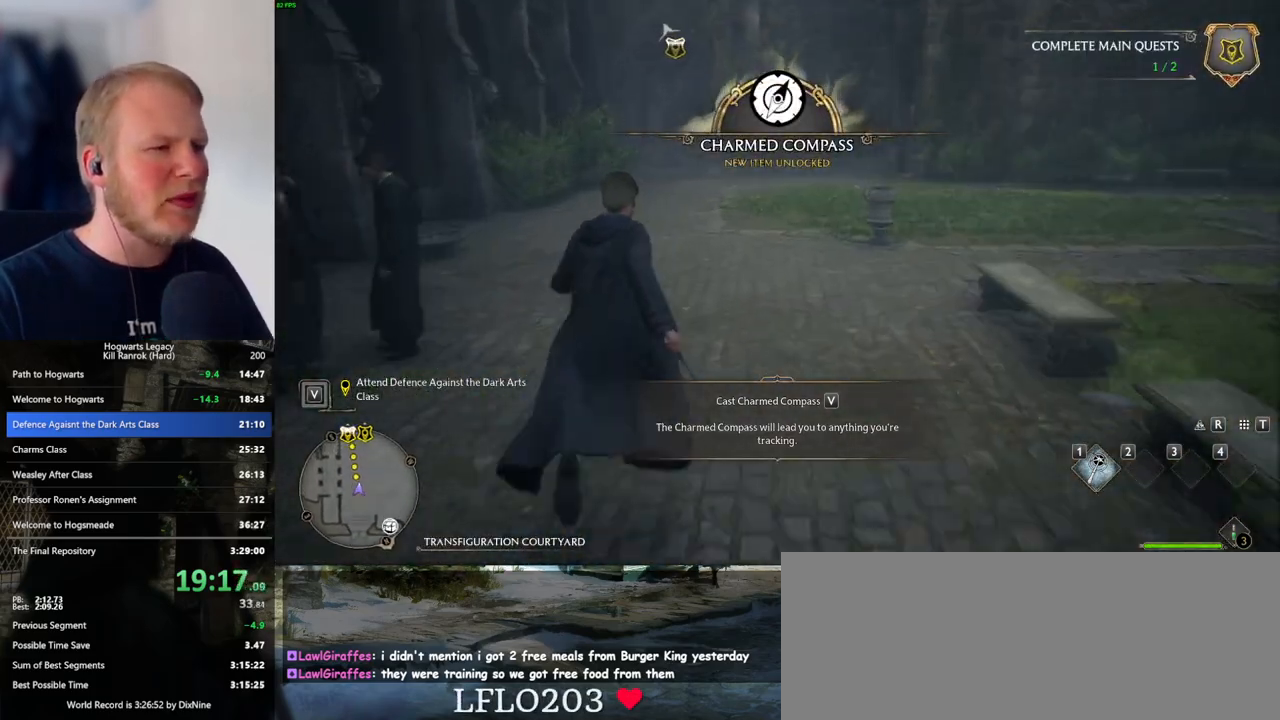
{"keys": ["w"], "mouse": [], "events": []}
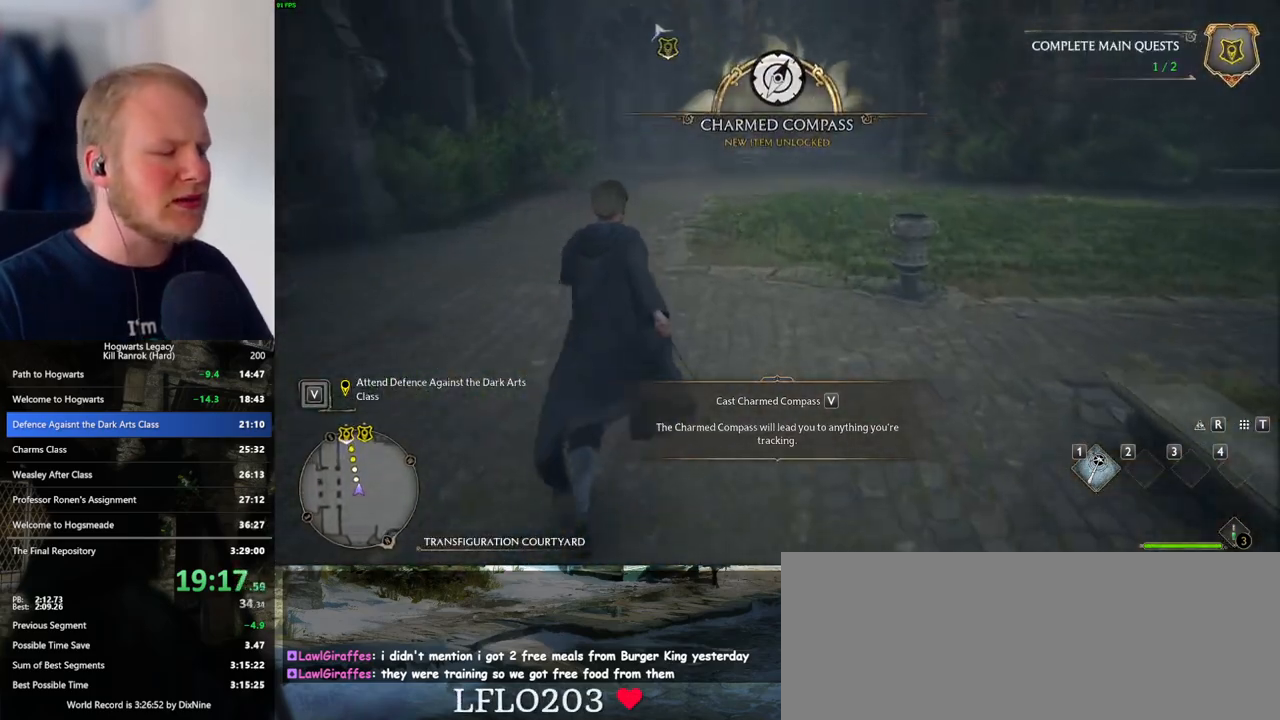
{"keys": ["w"], "mouse": [], "events": []}
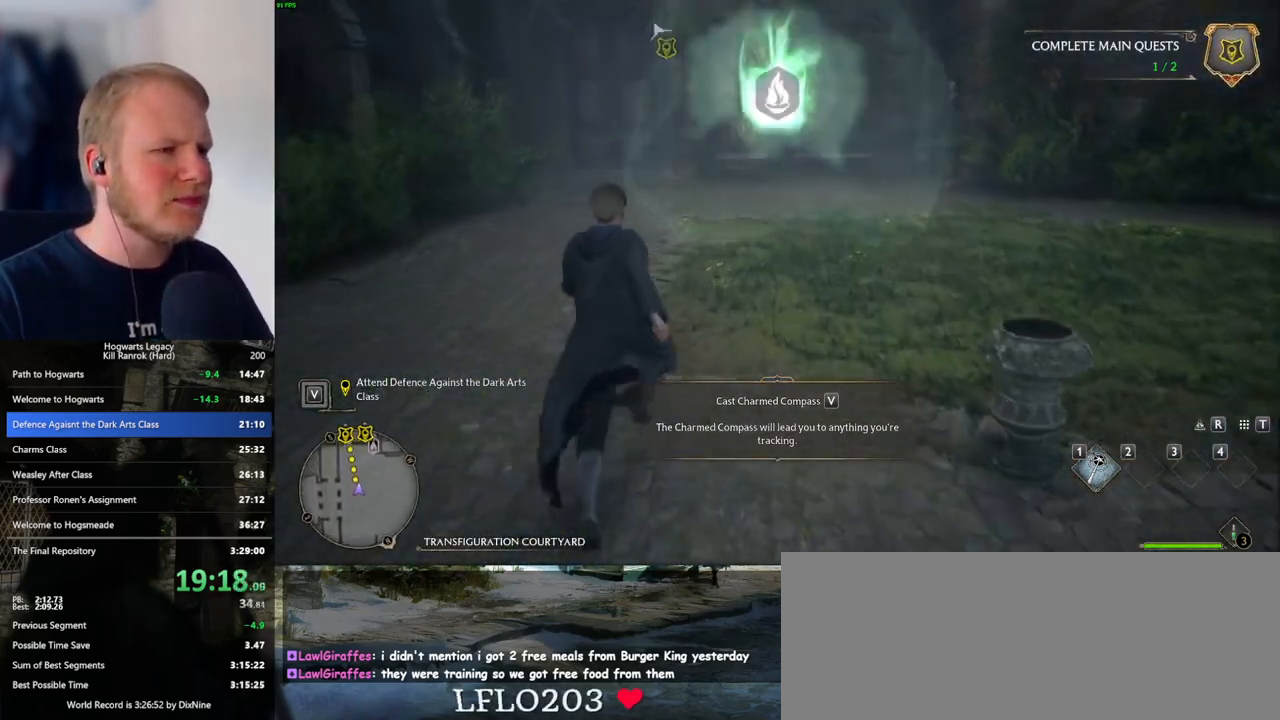
{"keys": ["w"], "mouse": [], "events": []}
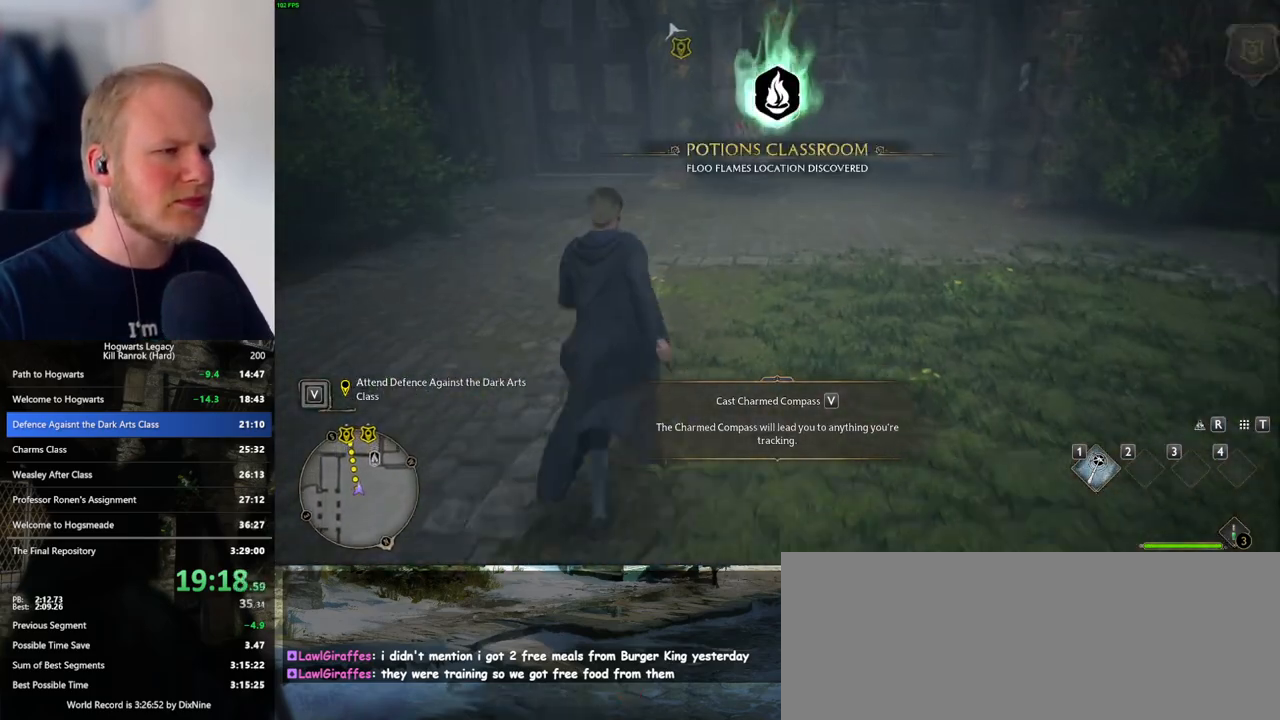
{"keys": ["w"], "mouse": [], "events": []}
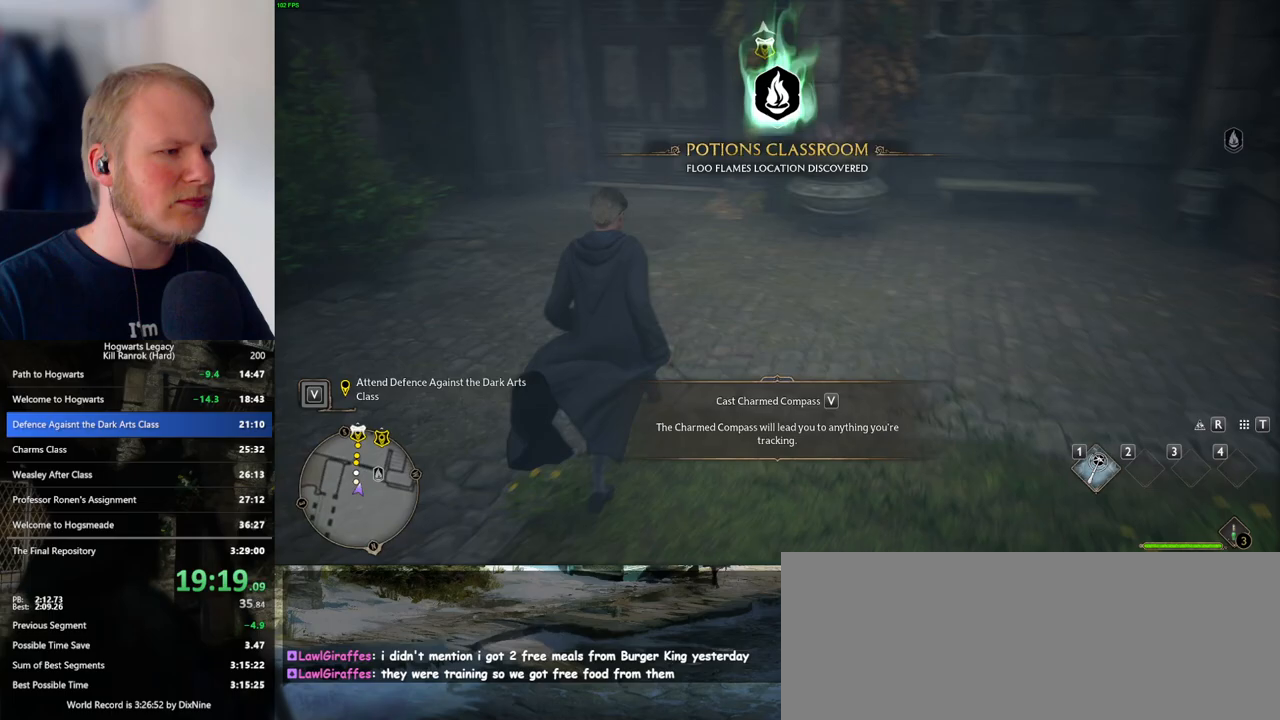
{"keys": ["w"], "mouse": [], "events": []}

○ ○ ○ ○

● **TASK DIRECTIONS**: Keep the pictures out while you retype all of the data above exactly as it appears.

● **WRITTEN SOLUTION**:
{"keys": ["w"], "mouse": [], "events": []}
{"keys": ["w"], "mouse": [], "events": []}
{"keys": ["w"], "mouse": [], "events": []}
{"keys": ["w"], "mouse": [], "events": []}
{"keys": ["w"], "mouse": [], "events": []}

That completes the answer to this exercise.